When an 1 pixel wide line (or in InDesign 1 pt, which is the same) falls between pixels, it is anti-aliased when converted to a bitmap and shades of grey are introduced. Anti-aliasing is nice for type and curves, but not for horizontal or vertical lines. If the line is positioned exactly on the pixel grid, it would be a sharp 1 pixel wide line.
What you would like to have in InDesign to avoid this is an "Align and Snap to Pixel Grid" like Illustrator has.
You can request this here:
In the mean time, try this for new documents designed for tablets:
Create a new document with the pixel dimensions of your tablet.
Go to the preferences and select Grids
For Document Grid, enter the same amount for horizontal, vertical and subdivisions. I put 100 in all of these boxes.

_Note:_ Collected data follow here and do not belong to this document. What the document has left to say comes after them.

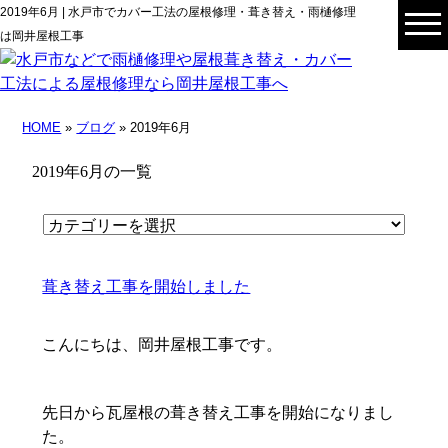
2019年6月 | 水戸市でカバー工法の屋根修理・葺き替え・雨樋修理
は岡井屋根工事
HOME
»
ブログ
» 2019年6月
2019年6月の一覧
葺き替え工事を開始しました
こんにちは、岡井屋根工事です。
先日から瓦屋根の葺き替え工事を開始になりまし
た。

This creates a one pixelwide pixel grid.
In InDesign go to the View menu and select Grids & Guides: Show Document Grid (you can turn that off later) and Snap to Document Grid.
This will cause your lines to snap to the grid, but they will not be positioned on the pixel, but between the pixels because by default the stroke is aligned to the center of the lines. They do snap to the grid lines and will cover half a pixel on each side of the line. This will give you blurred ant-aliased lines.

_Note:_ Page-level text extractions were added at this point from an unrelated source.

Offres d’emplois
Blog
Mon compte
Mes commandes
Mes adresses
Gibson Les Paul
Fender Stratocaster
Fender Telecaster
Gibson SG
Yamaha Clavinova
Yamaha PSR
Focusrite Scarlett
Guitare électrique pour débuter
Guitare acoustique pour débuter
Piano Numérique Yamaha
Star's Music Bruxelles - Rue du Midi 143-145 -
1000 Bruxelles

To avoid this, make sure you do not have anything selected and go to Window/Stroke.
Click on the Align Stroke / Align Stroke to Inside icon (or Outside if you prefer).
This will cause all the lines and boxes to fall exactly on the pixel grid.

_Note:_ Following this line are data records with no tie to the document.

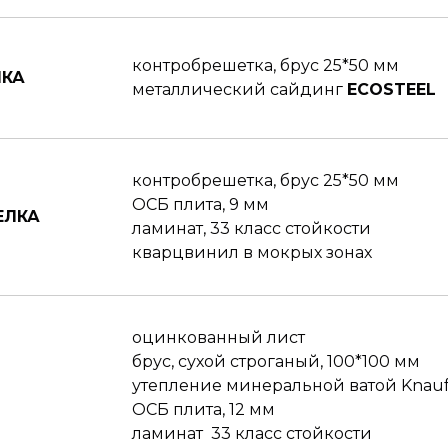
контробрешетка, брус 25*50 мм
ЛКА
металлический сайдинг
ECOSTEEL
контробрешетка, брус 25*50 мм
ОСБ плита, 9 мм
ЕЛКА
ламинат, 33 класс стойкости
кварцвинил в мокрых зонах
оцинкованный лист
брус, сухой строганый, 100*100 мм
утепление минеральной ватой Knauf
ОСБ плита, 12 мм
ламинат 33 класс стойкости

Save the document as an InDesign template and use this in the future to avoid the blurred lines.
On the far left lines that fall exactly on the pixel grid and next to them lines that fall between pixels. On the right the resulting bitmaps.
Thanks for that Bob.
I also have another question regarding scrollable frames, I've been having trouble (all of a sudden) with text rendering.
So the text in the visible area of the page on screen load renders fine, and is of great quality, but then when you scroll the frame, the text underneath is blurry and looks appauling.
I could understand the "rasterising" theory if all of the text looked crappy, but with the text that is visible on page load looking great, I am slightly confused how it could render the immediate text perfectly and the "hidden" text not so well
Hopefully this makes sense!
It’s especially noticeable with PDF format folios. All I can tell you is to experiment with different fonts and stay away from those with very thin serifs as these seem to look worse. Also very thin fonts will look pretty bad, too, in comparison to those that haven’t been rasterized. One idea is to use PNG on those pages to rasterize everything so that the fonts at least look the same.
@Tim – what kind of folios do you create? PDF ones?
Then the static part is no problem at all concerning text representation.
Scrollable frames however could become a little blurry if you zoom in.
They, together with overlay types like "Buttons", "Slideshows" and "Audio Skins" are resampled.
And the resolution of the resampling process depends on the folio size:
1024 x 768 pdf-folios on an iPad3
2048 x 1536 pdf-folios on an iPad3
Uwe, I do majority pdf and for certain articles with different properties, import them differently.
The page with the crappy text was a PDF, I will experiment with the import options.
Bob, thanks for the heads up there - I can see how your suggestion would definitely help - it might not be pheasable at this current point in time though
I will experiment and report back - Thanks guys!